给定文本:
╔══

椎间盘退变及纤维化中基质金属蛋白酶12的作用研究

Intervertebral disc (IVD) degeneration is a major cause of low back pain and disability, for which the etiology is not yet clear. Our recent data revealed that fibrosis had a major role in IVD degeneration. Matrix metalloproteinase 12 (MMP12) is a pro-inflammatory and pro-fibrotic factor, as well as a transcription factor. MMP12 could induce the migration of myofibroblasts and macrophages to the injured site. In other diseases, MMP12 depletion retards fibrosis, and has been reported to affect the expression of other fibrosis related MMPs, including MMP2 and MMP3, which are known to be upregulated during IVD degeneration..In a pilot study, we demonstrated that MMP12 was the most significantly upregulated gene in human IVD degeneration among other conventional degeneration indicators. Consistently, we found an increase in the number of cells positive for MMP12 expression in rat and human IVDs during degeneration. These MMP12(+) cells co-expressed α-smooth muscle actin (a-SMA) and fibroblast specific protein 1 (FSP1), which are known to also be expressed by myofibroblasts. More importantly, we found that implantation of mesenchymal stem cells (MSC) could alleviate disc degeneration in part via down-regulating MMP12 expression in degenerated NP cells..We hypothesize that MMP12 has an as yet unidentified impact on disc cell homeostasis through promoting inflammatory signaling and interaction with other MMPs, which results in IVD degeneration and fibrosis. In this proposal, we aim to fully investigate the role of MMP12 in IVD homeostasis. This will be achieved by three objectives: 1) To establish the association of MMP12 positivity with the degree of IVD fibrosis; 2) To elicidate the contribution of MMP12 to disc homeostasis through MMP12 depletion in vitro and in vivo; 3) To investigate the signaling events induced by MMP12 injection..This study will generate novel insights on how MMP12 is involved in the pathogenesis of IVD degeneration. Scientifically, revealing the role of MMP12 in IVD degeneration will help us to unravel the biological events that occur during IVD degeneration and to understand the pathogenesis of IVD degeneration. Clinically, the insights may facilitate future drug development that would benefit millions of patients suffering from low back pain.

╚══

任务列表:
- a) 根据给定文本，在人类椎间盘退变的试点研究中，哪个基因的上调最为显著？
- b) 请用两句话概括给定文本。

提供数据:

╔══

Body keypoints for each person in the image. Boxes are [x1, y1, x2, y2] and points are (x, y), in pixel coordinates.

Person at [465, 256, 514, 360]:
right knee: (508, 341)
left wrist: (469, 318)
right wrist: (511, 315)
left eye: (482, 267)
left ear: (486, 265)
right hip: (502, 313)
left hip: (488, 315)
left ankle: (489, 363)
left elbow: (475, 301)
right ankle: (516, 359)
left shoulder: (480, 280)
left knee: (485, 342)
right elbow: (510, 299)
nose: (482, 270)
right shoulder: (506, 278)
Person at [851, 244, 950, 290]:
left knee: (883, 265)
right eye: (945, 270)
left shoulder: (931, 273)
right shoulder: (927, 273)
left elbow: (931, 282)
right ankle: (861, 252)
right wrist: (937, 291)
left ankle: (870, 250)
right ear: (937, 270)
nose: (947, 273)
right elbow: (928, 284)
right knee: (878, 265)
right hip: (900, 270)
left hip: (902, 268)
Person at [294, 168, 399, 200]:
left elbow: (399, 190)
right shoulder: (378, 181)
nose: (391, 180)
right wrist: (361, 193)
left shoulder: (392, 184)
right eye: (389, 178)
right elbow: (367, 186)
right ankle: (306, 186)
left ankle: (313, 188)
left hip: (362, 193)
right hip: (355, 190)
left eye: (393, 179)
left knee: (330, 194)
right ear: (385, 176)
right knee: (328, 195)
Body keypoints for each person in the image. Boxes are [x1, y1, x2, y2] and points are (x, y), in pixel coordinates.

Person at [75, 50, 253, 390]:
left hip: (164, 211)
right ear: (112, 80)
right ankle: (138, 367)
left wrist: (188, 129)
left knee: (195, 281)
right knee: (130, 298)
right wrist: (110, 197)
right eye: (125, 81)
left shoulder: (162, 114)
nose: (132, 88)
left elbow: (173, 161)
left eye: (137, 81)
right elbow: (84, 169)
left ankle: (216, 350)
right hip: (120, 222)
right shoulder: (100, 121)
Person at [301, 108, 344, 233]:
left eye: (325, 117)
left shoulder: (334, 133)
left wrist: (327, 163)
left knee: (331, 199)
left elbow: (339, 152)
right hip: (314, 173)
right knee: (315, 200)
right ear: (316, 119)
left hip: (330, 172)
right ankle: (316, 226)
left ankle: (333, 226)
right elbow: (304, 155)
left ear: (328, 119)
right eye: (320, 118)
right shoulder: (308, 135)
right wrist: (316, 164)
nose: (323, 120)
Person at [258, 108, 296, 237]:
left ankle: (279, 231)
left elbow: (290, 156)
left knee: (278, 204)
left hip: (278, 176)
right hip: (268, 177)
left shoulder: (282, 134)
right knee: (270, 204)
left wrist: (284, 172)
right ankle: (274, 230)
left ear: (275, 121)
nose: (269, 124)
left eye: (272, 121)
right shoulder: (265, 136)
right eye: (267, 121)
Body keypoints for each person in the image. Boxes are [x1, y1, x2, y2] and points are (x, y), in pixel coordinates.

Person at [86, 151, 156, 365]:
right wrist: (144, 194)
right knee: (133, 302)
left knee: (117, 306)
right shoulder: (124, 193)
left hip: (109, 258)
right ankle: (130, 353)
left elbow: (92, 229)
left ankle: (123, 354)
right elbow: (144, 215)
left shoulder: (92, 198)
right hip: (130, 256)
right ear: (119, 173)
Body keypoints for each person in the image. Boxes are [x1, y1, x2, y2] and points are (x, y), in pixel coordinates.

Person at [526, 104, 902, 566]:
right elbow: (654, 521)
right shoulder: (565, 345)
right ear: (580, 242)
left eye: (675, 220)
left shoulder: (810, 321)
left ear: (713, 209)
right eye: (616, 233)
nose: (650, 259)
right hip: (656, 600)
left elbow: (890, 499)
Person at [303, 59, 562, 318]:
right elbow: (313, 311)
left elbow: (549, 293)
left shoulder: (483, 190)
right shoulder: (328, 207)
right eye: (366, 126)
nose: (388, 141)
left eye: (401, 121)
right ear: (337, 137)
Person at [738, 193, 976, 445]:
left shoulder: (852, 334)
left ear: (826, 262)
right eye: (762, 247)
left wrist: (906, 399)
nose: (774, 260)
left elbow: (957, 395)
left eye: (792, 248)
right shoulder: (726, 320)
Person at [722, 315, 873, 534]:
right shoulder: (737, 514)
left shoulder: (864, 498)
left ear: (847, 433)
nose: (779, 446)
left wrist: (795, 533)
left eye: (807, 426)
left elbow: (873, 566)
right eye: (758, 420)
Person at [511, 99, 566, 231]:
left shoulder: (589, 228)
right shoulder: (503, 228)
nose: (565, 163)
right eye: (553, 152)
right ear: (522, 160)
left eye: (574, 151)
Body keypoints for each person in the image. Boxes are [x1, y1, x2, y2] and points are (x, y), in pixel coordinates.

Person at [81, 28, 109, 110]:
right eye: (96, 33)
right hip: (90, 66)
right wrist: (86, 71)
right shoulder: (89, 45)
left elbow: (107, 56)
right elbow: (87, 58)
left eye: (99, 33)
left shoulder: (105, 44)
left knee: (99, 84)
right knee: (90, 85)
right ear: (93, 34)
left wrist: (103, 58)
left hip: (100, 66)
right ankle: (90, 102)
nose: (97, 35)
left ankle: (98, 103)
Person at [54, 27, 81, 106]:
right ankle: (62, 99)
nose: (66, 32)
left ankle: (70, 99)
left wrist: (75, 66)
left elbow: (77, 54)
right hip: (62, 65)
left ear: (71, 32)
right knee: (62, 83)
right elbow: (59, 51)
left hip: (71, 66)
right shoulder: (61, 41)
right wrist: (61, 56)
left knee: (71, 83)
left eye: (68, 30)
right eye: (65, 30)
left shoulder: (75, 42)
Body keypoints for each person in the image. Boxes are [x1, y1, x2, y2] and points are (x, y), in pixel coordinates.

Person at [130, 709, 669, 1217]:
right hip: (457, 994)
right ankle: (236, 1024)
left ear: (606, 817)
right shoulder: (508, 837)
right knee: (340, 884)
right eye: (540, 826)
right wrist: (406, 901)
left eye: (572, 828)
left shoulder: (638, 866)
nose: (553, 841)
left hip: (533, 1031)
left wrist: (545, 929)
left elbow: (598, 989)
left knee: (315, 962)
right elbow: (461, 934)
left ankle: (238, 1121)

╚══

依序答案:
- a) 基质金属蛋白酶12（MMP12）。

- b) 椎间盘退变是腰痛和残疾的主要原因，研究者发现MMP12在人类椎间盘退变中上调最显著，且大鼠和人类椎间盘中MMP12阳性细胞随退变增多，并共表达α-SMA和FSP1。该研究假设MMP12通过促进炎症信号及与其他MMP相互作用导致椎间盘退变和纤维化，并将通过三个目标全面研究MMP12在椎间盘稳态中的作用。